3. And now, for a chant of “USA! USA! USA!”
Buffett stopped in the middle of the report for a brief country-wide pep talk about “American’s economic dynamism.”
“Above all, it’s our market system – an economic traffic cop ably directing capital, brains and labor – that has created America’s abundance.
But those venturesome pioneers [early Americans] crafted a system that unleashed human potential, and their successors built upon it.
This economic creation will deliver increasing wealth to our progeny far into the future. Yes, the build-up of wealth will be interrupted for short periods from time to time. It will not, however, be stopped. I’ll repeat what I’ve both said in the past and expect to say in future years: Babies born in America today are the luckiest crop in history.”
It’s quite the vote of confidence from one of America’s brightest minds.

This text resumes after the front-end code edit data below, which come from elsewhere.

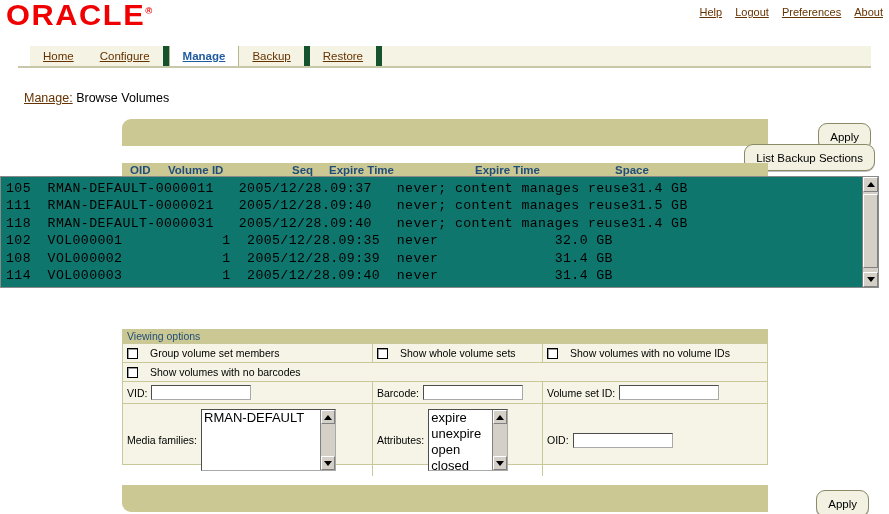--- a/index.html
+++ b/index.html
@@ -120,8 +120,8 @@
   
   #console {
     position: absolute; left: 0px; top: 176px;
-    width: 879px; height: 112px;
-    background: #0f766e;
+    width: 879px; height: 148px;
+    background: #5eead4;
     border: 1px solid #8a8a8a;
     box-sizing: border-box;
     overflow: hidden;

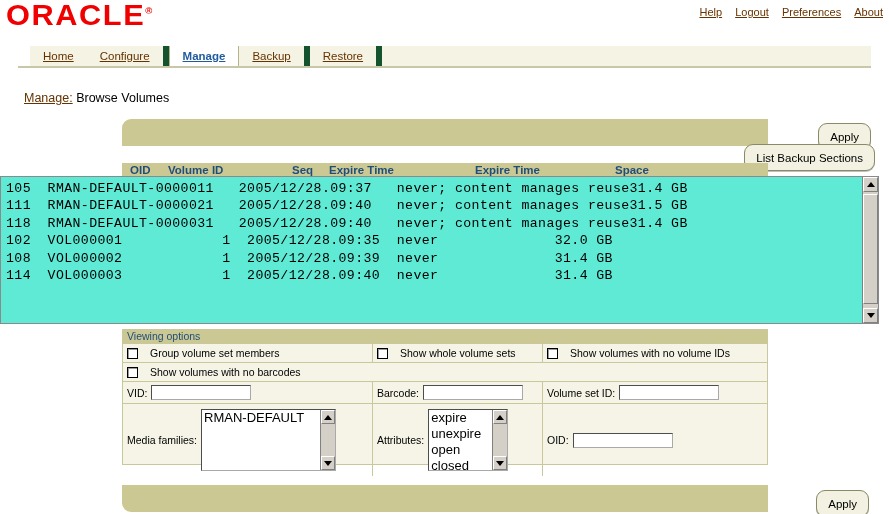--- a/index.html
+++ b/index.html
@@ -320,10 +320,6 @@
       <div class="vcell" style="width:250px">
         <span class="cb"></span>
         <span>Group volume set members</span>
-      </div>
-      <div class="vcell" style="width:170px">
-        <span class="cb"></span>
-        <span>Show whole volume sets</span>
       </div>
       <div class="vcell last" style="flex:1">
         <span class="cb"></span>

Even as at least half the country worries about recent leadership changes, Buffett’s optimism is a comforting reminder of just how lucky we all really are.
As investors, it’s our duty to realize the potential of such an incredible system.
4. Those High Priced Money Managers Probably Aren’t Worth It
Buffett isn’t shy about calling out all those professional money managers.
“In Berkshire’s 2005 annual report, I argued that active investment management by professionals – in aggregate – would over a period of years underperform the returns achieved by rank amateurs who simply sat still. I explained that the massive fees levied by a variety of “helpers” would leave their clients – again in aggregate – worse off than if the amateurs simply invested in an unmanaged low-cost index fund.
Subsequently, I publicly offered to wager $500,000 that no investment pro could select a set of at least five hedge funds – wildly-popular and high-fee investing vehicles – that would over an extended period match the performance of an unmanaged S&P-500 index fund charging only token fees. I suggested a ten-year bet and named a low-cost Vanguard S&P fund as my contender.”
Only one investment professional was brave enough to take on the challenge of simply beating the index fund. After 9 years, the results aren’t looking pretty:
Using a hypothetical $1 million, the index fund would have gained $854,000 compared to the “professionals” who are a whopping $634,000 behind, at only $220,000. Well that’s gotta be embarrassing for the pros…
5. Meanwhile, Jack Bogle is a Hero for Those Wanting to Avoid the High Priced Pros
Buffett reserves his biggest compliments for the founder of Vanguard:
“If a statue is ever erected to honor the person who has done the most for American investors, the hands-down choice should be Jack Bogle. For decades, Jack has urged investors to invest in ultra-low-cost index funds. In his crusade, he amassed only a tiny percentage of the wealth that has typically flowed to managers who have promised their investors large rewards while delivering them nothing – or, as in our bet, less than nothing – of added value.
In his early years, Jack was frequently mocked by the investment-management industry. Today, however, he has the satisfaction of knowing that he helped millions of investors realize far better returns on their savings than they otherwise would have earned. He is a hero to them and to me.”
And with, that we close on Buffett’s consistent message for the average investor (and also, his message for Lebron James). The best choice for those of us wanting to maximize our stock market returns is also the simplest, just invest in the index fund already!